Problem statement - Which of the lines below mention the word "between"? Pull each one out.

+++ Data supplied +++

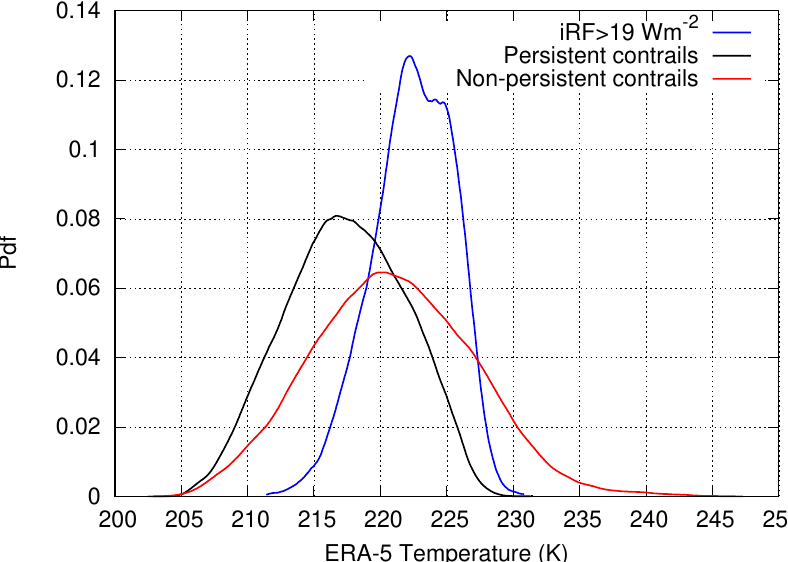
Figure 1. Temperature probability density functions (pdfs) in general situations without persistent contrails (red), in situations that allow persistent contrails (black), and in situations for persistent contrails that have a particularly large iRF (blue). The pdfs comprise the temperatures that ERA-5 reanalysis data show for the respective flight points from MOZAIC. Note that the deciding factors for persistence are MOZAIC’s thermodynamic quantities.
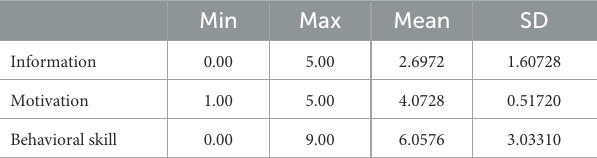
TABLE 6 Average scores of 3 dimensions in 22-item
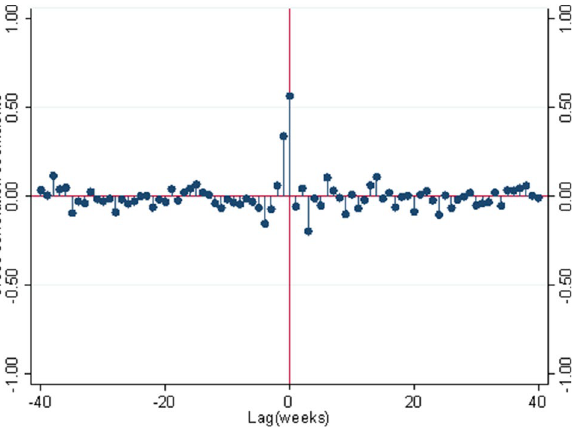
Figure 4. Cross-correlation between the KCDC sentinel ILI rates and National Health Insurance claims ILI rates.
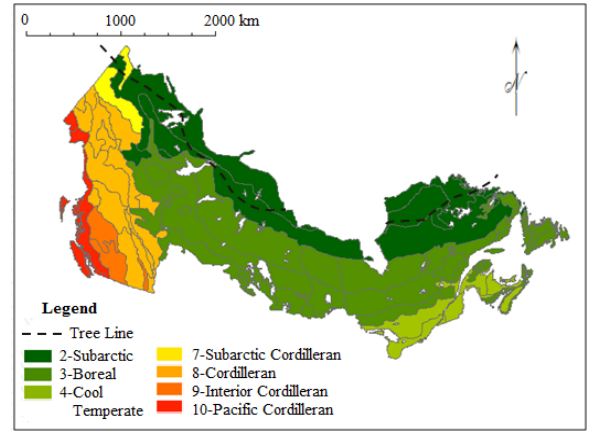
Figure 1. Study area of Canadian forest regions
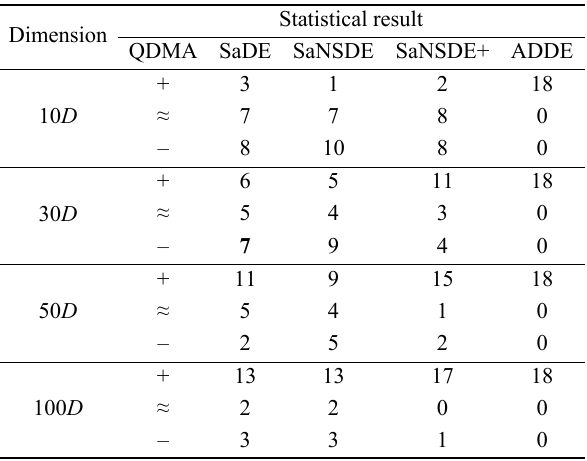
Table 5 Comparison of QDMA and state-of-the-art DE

+++
+++ Data supplied +++

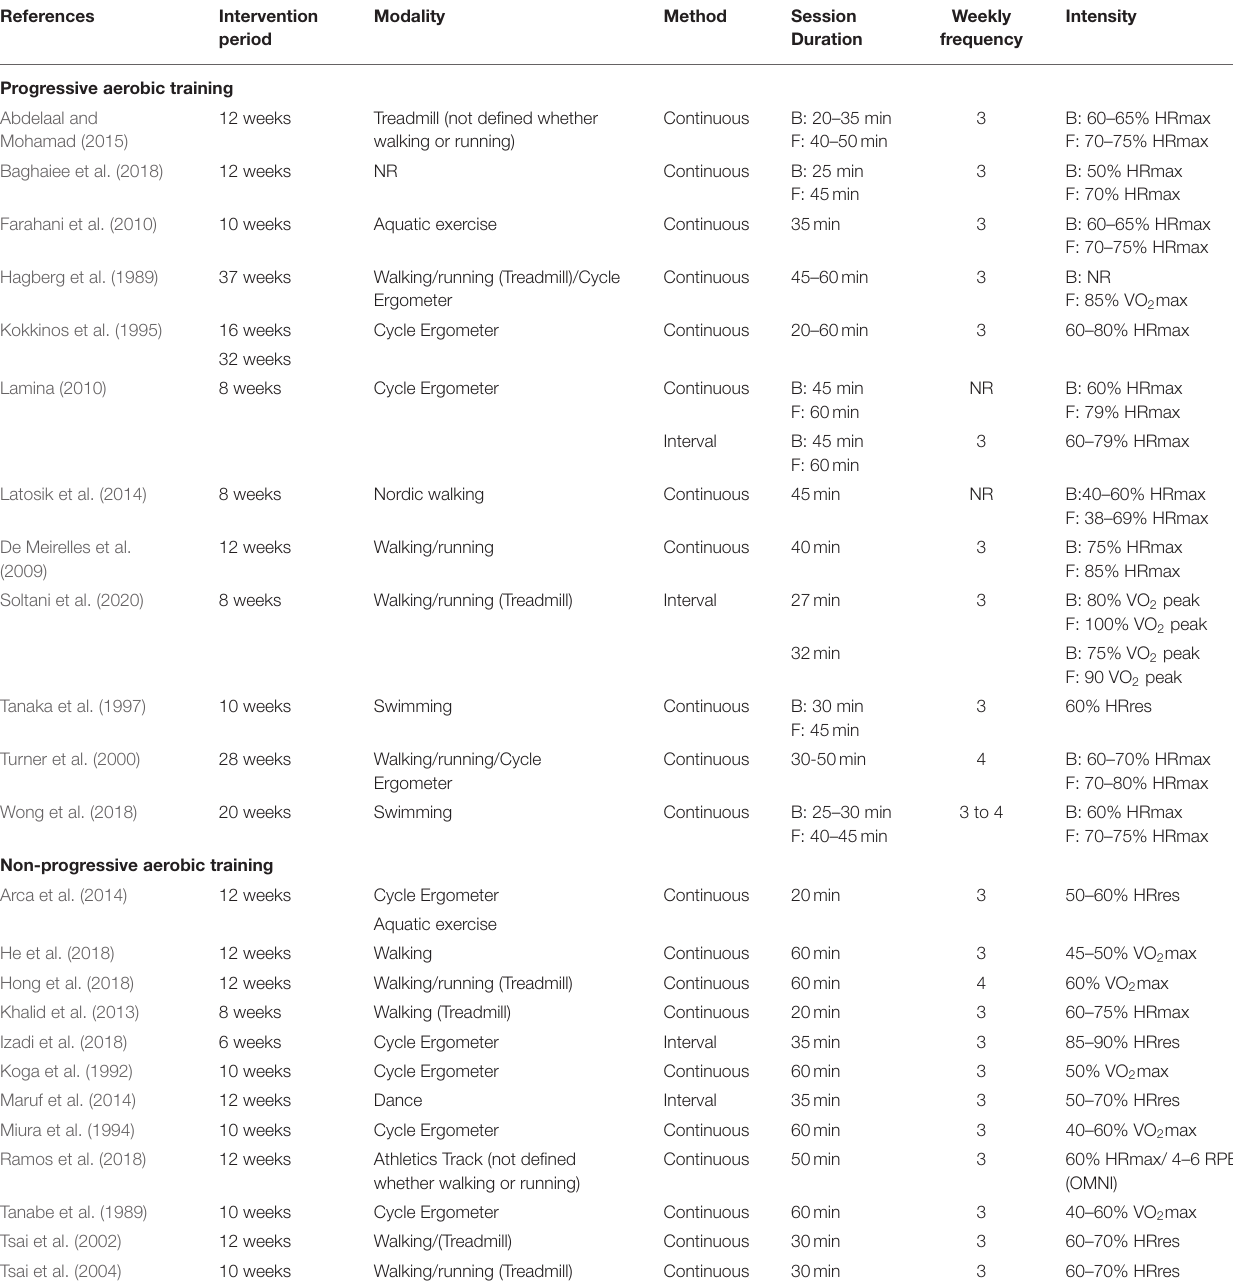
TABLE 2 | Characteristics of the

+++
+++ Data supplied +++

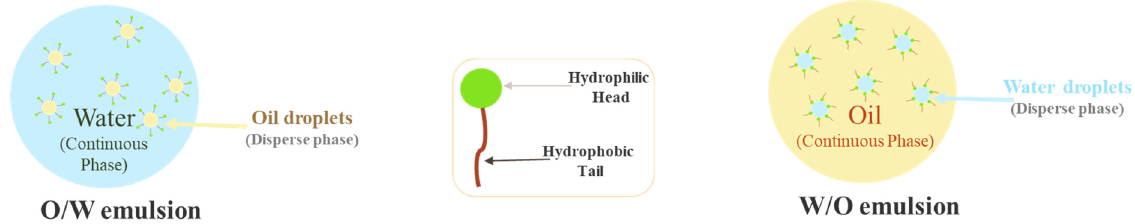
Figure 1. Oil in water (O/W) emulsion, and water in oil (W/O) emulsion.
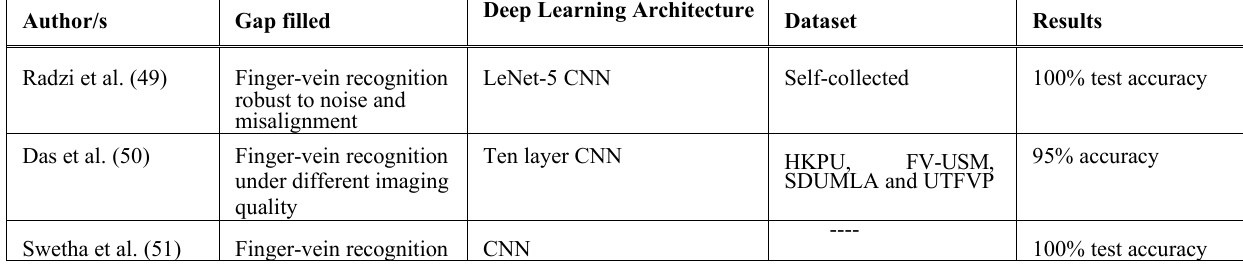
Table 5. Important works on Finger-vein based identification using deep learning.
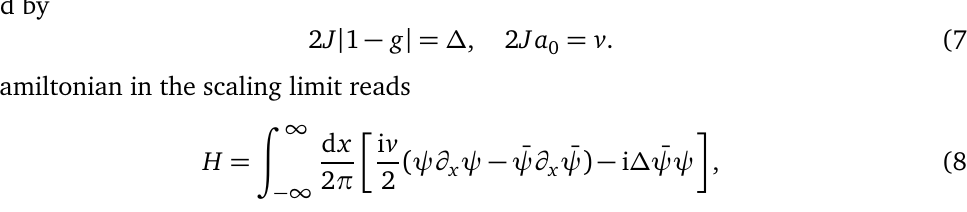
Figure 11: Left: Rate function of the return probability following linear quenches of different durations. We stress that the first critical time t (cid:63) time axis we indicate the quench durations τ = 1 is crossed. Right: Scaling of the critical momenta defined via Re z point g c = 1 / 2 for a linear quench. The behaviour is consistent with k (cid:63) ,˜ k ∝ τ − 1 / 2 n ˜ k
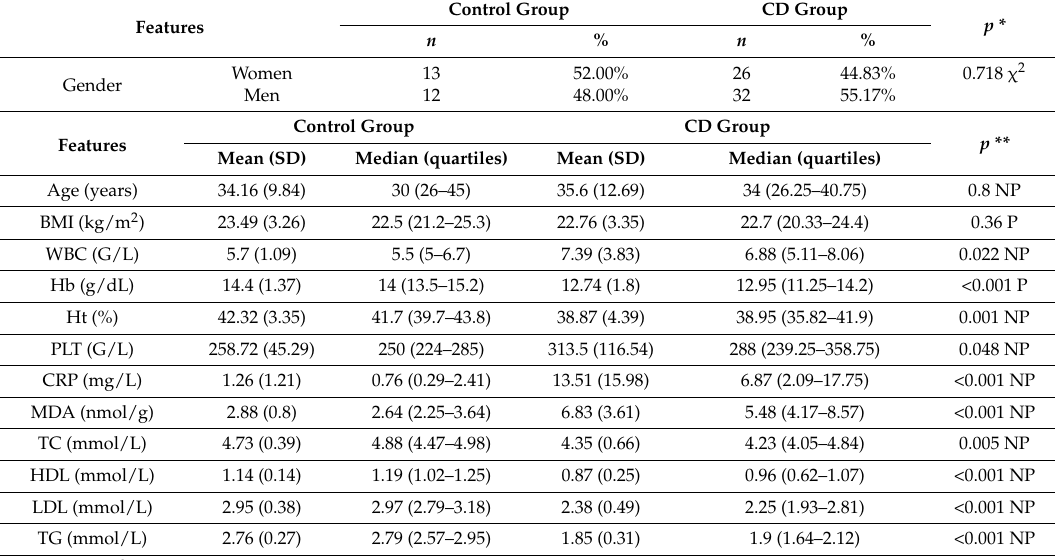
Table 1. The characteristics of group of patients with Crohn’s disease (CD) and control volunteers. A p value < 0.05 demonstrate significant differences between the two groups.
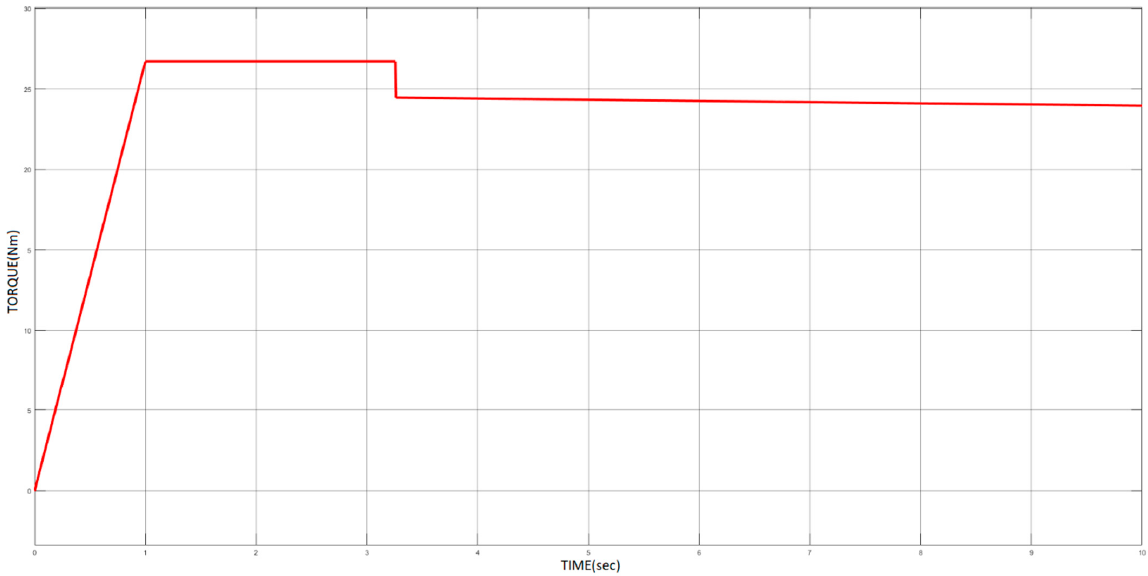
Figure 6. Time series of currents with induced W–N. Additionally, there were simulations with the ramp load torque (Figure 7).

+++

Answer section -
Figure 4. Cross-correlation between the KCDC sentinel ILI rates and National Health Insurance claims ILI rates.
Table 1. The characteristics of group of patients with Crohn’s disease (CD) and control volunteers. A p value < 0.05 demonstrate significant differences between the two groups.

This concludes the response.